Maria Elena recently retired from Neighbor to Neighbor (N2N), where she served as executive director. Ms. Letona has devoted her career to promoting racial and environmental justice through community organizing. She has spent more than 30 years working with grassroots organizations, with experience ranging from public policy to fundraising, finance, and organizational development. Prior to working with N2N, Maria Elena served as executive director of Centro Presente, a Boston-based immigrant rights organization. Maria Elena holds a Master’s degree and a PhD in Public Policy from the University of Massachusetts. She is author and co-author of numerous articles and reports on topics related to organizational and community capacity building.
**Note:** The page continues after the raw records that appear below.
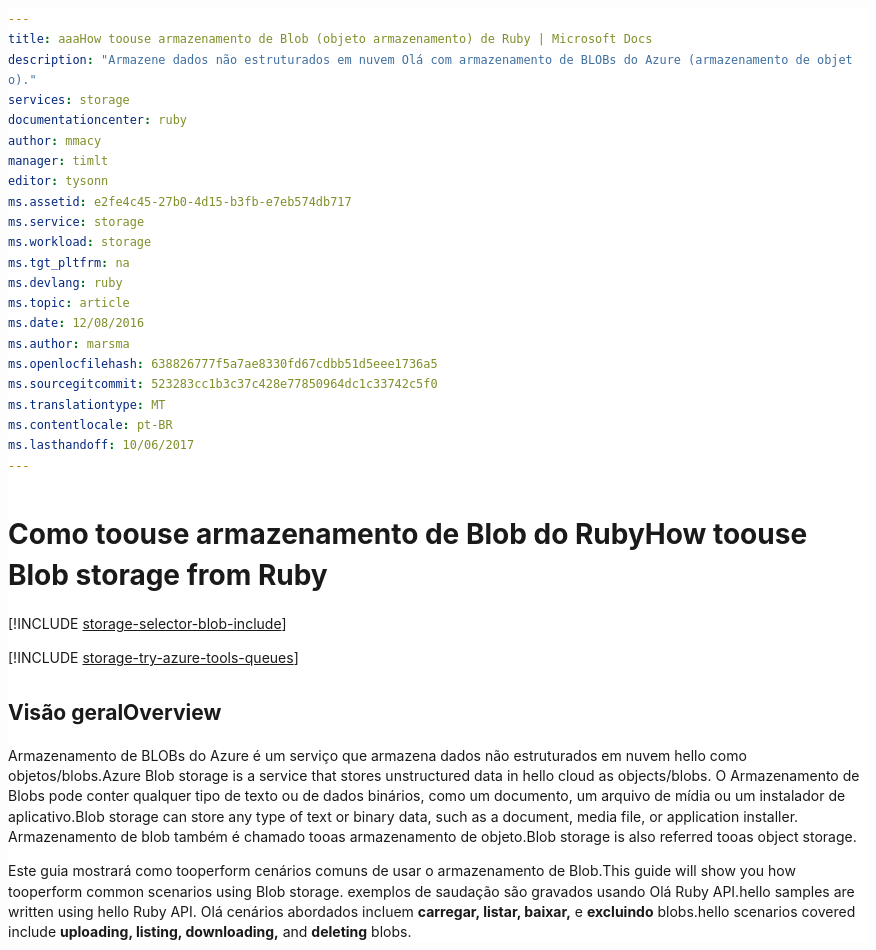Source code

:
 ```yaml
---
title: aaaHow toouse armazenamento de Blob (objeto armazenamento) de Ruby | Microsoft Docs
description: "Armazene dados não estruturados em nuvem Olá com armazenamento de BLOBs do Azure (armazenamento de objeto)."
services: storage
documentationcenter: ruby
author: mmacy
manager: timlt
editor: tysonn
ms.assetid: e2fe4c45-27b0-4d15-b3fb-e7eb574db717
ms.service: storage
ms.workload: storage
ms.tgt_pltfrm: na
ms.devlang: ruby
ms.topic: article
ms.date: 12/08/2016
ms.author: marsma
ms.openlocfilehash: 638826777f5a7ae8330fd67cdbb51d5eee1736a5
ms.sourcegitcommit: 523283cc1b3c37c428e77850964dc1c33742c5f0
ms.translationtype: MT
ms.contentlocale: pt-BR
ms.lasthandoff: 10/06/2017
---
```

# <a name="how-toouse-blob-storage-from-ruby"></a><span data-ttu-id="56e3b-103">Como toouse armazenamento de Blob do Ruby</span><span class="sxs-lookup"><span data-stu-id="56e3b-103">How toouse Blob storage from Ruby</span></span>
[!INCLUDE [storage-selector-blob-include](../../includes/storage-selector-blob-include.md)]

[!INCLUDE [storage-try-azure-tools-queues](../../includes/storage-try-azure-tools-blobs.md)]

## <a name="overview"></a><span data-ttu-id="56e3b-104">Visão geral</span><span class="sxs-lookup"><span data-stu-id="56e3b-104">Overview</span></span>
<span data-ttu-id="56e3b-105">Armazenamento de BLOBs do Azure é um serviço que armazena dados não estruturados em nuvem hello como objetos/blobs.</span><span class="sxs-lookup"><span data-stu-id="56e3b-105">Azure Blob storage is a service that stores unstructured data in hello cloud as objects/blobs.</span></span> <span data-ttu-id="56e3b-106">O Armazenamento de Blobs pode conter qualquer tipo de texto ou de dados binários, como um documento, um arquivo de mídia ou um instalador de aplicativo.</span><span class="sxs-lookup"><span data-stu-id="56e3b-106">Blob storage can store any type of text or binary data, such as a document, media file, or application installer.</span></span> <span data-ttu-id="56e3b-107">Armazenamento de blob também é chamado tooas armazenamento de objeto.</span><span class="sxs-lookup"><span data-stu-id="56e3b-107">Blob storage is also referred tooas object storage.</span></span>

<span data-ttu-id="56e3b-108">Este guia mostrará como tooperform cenários comuns de usar o armazenamento de Blob.</span><span class="sxs-lookup"><span data-stu-id="56e3b-108">This guide will show you how tooperform common scenarios using Blob storage.</span></span> <span data-ttu-id="56e3b-109">exemplos de saudação são gravados usando Olá Ruby API.</span><span class="sxs-lookup"><span data-stu-id="56e3b-109">hello samples are written using hello Ruby API.</span></span> <span data-ttu-id="56e3b-110">Olá cenários abordados incluem **carregar, listar, baixar,** e **excluindo** blobs.</span><span class="sxs-lookup"><span data-stu-id="56e3b-110">hello scenarios covered include **uploading, listing, downloading,** and **deleting** blobs.</span></span>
Lena Entin served as N2N campaign director for the Mt. Tom coal campaign. Under Lena’s leadership over sixteen years, N2N doubled in size as she founded chapters in Fitchburg, Holyoke, and Springfield, Massachusetts. She also led the organization’s fundraising work for two years. Lena got her training as an organizer in El Salvador, where she worked with US-El Salvador Sister Cities. Lena now serves as deputy director of Community Action Works (formerly Toxics Action Center), where she continues to help local communities engage in successful environmental justice campaigns.
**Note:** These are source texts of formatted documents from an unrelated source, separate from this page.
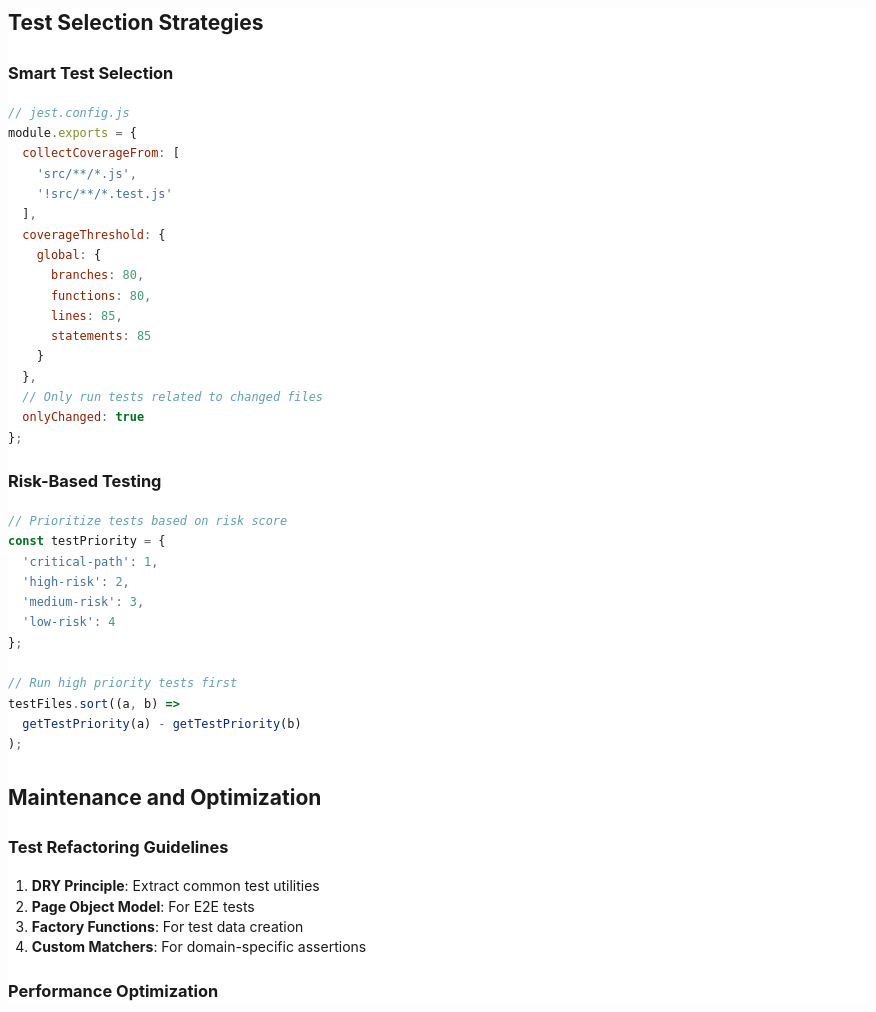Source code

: ## Test Selection Strategies

### Smart Test Selection
```javascript
// jest.config.js
module.exports = {
  collectCoverageFrom: [
    'src/**/*.js',
    '!src/**/*.test.js'
  ],
  coverageThreshold: {
    global: {
      branches: 80,
      functions: 80,
      lines: 85,
      statements: 85
    }
  },
  // Only run tests related to changed files
  onlyChanged: true
};
```

### Risk-Based Testing
```javascript
// Prioritize tests based on risk score
const testPriority = {
  'critical-path': 1,
  'high-risk': 2,
  'medium-risk': 3,
  'low-risk': 4
};

// Run high priority tests first
testFiles.sort((a, b) =>
  getTestPriority(a) - getTestPriority(b)
);
```

## Maintenance and Optimization

### Test Refactoring Guidelines

1. **DRY Principle**: Extract common test utilities
2. **Page Object Model**: For E2E tests
3. **Factory Functions**: For test data creation
4. **Custom Matchers**: For domain-specific assertions

### Performance Optimization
In 2011, The John Merck Fund made a commitment to fund efforts to close all seven remaining coal plants in New England. At this juncture, four have closed, two remain open at limited capacity in New Hampshire, and a third in Connecticut is slated to close in 2021. In presenting the award, JMF Chair Whitney Hatch said, “With our goal to close all the remaining coal plants in New England, the Mt. Tom coal plant became the model for all those fights. We’ve learned a lot from your example about what it means to do true community organizing with lasting impact. We’ve been so proud to support this effort.”

At an emotional meeting on September 29, both Lena and Maria Elena recounted the work on the coal plant campaign and the lessons it inspired for their ongoing organizing.
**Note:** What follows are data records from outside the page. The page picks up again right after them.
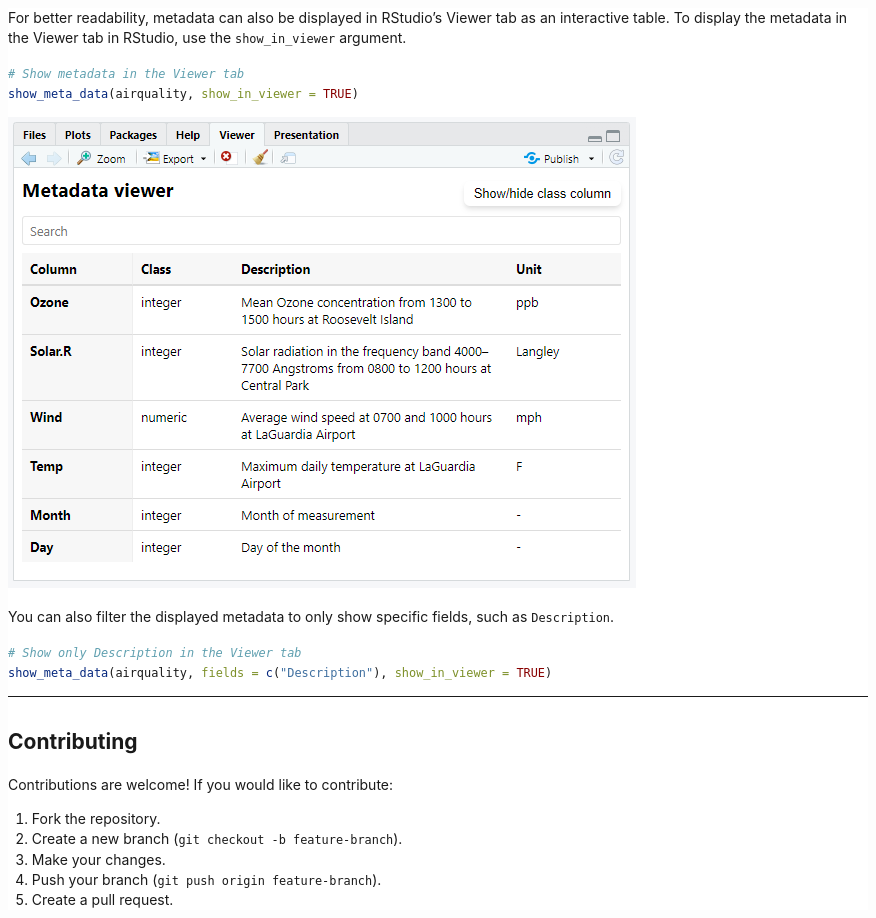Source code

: For better readability, metadata can also be displayed in RStudio’s
Viewer tab as an interactive table. To display the metadata in the
Viewer tab in RStudio, use the `show_in_viewer` argument.

``` r
# Show metadata in the Viewer tab
show_meta_data(airquality, show_in_viewer = TRUE)
```

![](man/figures/metadata_viewer.png)

You can also filter the displayed metadata to only show specific fields,
such as `Description`.

``` r
# Show only Description in the Viewer tab
show_meta_data(airquality, fields = c("Description"), show_in_viewer = TRUE)
```

------------------------------------------------------------------------

## Contributing

Contributions are welcome! If you would like to contribute:

1.  Fork the repository.
2.  Create a new branch (`git checkout -b feature-branch`).
3.  Make your changes.
4.  Push your branch (`git push origin feature-branch`).
5.  Create a pull request.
“JMF was the first funder that was willing to bet on us to run this campaign. That made it possible to get all the support that followed. I’m not sure we could have launched ourselves without that help,” said Lena. “I learned how to be an organizer in El Salvador, where organizers taught me that you have to work from the ground up to build power in the community. The Mt. Tom campaign not only did just that but helped me apply that approach in all my work going forward.”

“This award is such an inspiration for me,” said Maria Elena, who has devoted her career to racial justice, environmental justice, and community organizing. “To know that you all honor this work and this approach is deeply meaningful for me. My gratitude goes way beyond the award; I feel a deep well of gratitude for what it seeded at N2N.”

The John Merck Fund, a longtime funder of climate and clean energy solutions in New England, created the Frank Hatch Sparkplug award in 2006 to honor its former chair, Frank Hatch. Maria Elena and Lena are the sixteenth recipients of the award.